Happy birthday to Craig. He would have turned 74 today. I have thought of him a lot today and felt him with me today.
I had to be in Topeka at 9:30 this morning. Luckily the doctor’s office was empty of other patients and I only interacted with the Doctor and nurse. I had to have a test done but they were able to do it while I was there and I didn’t have to come back. I got done around 10:35 and was home by 11:45.
I took a long nap after I got home. I had trouble waking up when the alarm went off this morning. I didn’t get to sleep until close to 1:30 and didn’t want to get up. I am still tired but much better after a long nap. No plans for a couple of days so maybe I can find lots of sleep.
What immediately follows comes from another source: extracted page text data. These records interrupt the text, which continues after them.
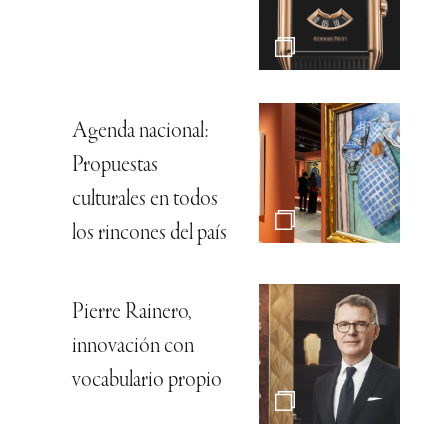
Agenda nacional:
Propuestas
culturales en todos
los rincones del país
Pierre Rainero,
innovación con
vocabulario propio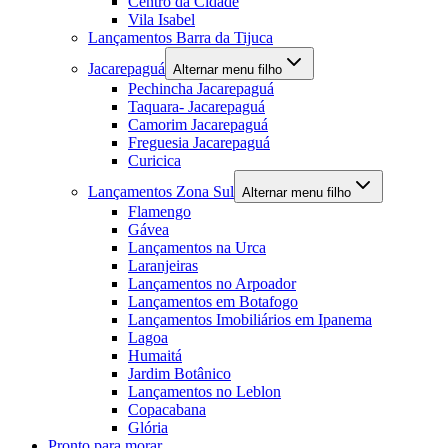
Centro da Cidade
Vila Isabel
Lançamentos Barra da Tijuca
Jacarepaguá
Alternar menu filho
Pechincha Jacarepaguá
Taquara- Jacarepaguá
Camorim Jacarepaguá
Freguesia Jacarepaguá
Curicica
Lançamentos Zona Sul
Alternar menu filho
Flamengo
Gávea
Lançamentos na Urca
Laranjeiras
Lançamentos no Arpoador
Lançamentos em Botafogo
Lançamentos Imobiliários em Ipanema
Lagoa
Humaitá
Jardim Botânico
Lançamentos no Leblon
Copacabana
Glória
Pronto para morar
The shower door came in today and Phil said he would put it in tomorrow. That will complete the addition. Phil started it in October and we moved in for the most part in December. I haven’t gotten the final bill from Phil yet so not sure how far over budget I am. We were fairly close but did go over what I had hoped I would need to spend. I had forgotten to budget for shower heads, grab bars, rugs, etc. Those things add up.
The Doctor’s office called with the results of the test that was done. I am in stage one so it is reversible with a change in diet and exercise. Maybe after surgery this will motivate me to do so. I have an appointment with my Endocrinologist the 23rd and am hoping she will give me a medication to help me get the results I need.
Other than a tax meeting next Monday night I don’t have anything on my calendar until surgery the 15th. I am going to KC the night before surgery to spend the night as I have to be at the hospital at 6:15 Thursday morning. I am staying in a hotel across the street from the hospital.
I do need to make another grocery run before surgery. I didn’t feel well when I was shopping Monday and I didn’t get all I needed. I won’t be able to lift over ten pounds for six weeks so need to get something’s in house so I won’t have to lift. I need a couple cases of water that definitely weigh over ten pounds each.
Hope to get after my tax prep work the next couple of days. It would be nice to have that taken care of. I have to be in the right mood to do it though so we shall see what happens. Still didn’t get the paperwork for the new Love in Action bank account so can’t move that project forward yet.
Got a note back from the Captain of the Center but not sure it got me where I need to be. I was hoping to get permission for a Valentine’s Day project so I could get the fundraising started for that. I will call him tomorrow and see if I can move the needle on that project. The transportation thing still feels complicated and not sure where we will end up. I have learned if things feel complicated or hard to not do anything and wait till the knots loosen.
Felt restless a bit today. Not sure where that is coming from. I will continue to sit with it and allow it to tell me what I need to hear. Sometimes I can figure it out and sometimes I can’t. My job is to allow it to be what it is, acknowledge it is there and then see what happens.
Grateful for a safe trip to and from Topeka today, grateful I can change the course of this diagnosis, and grateful for some empty space days ahead of me.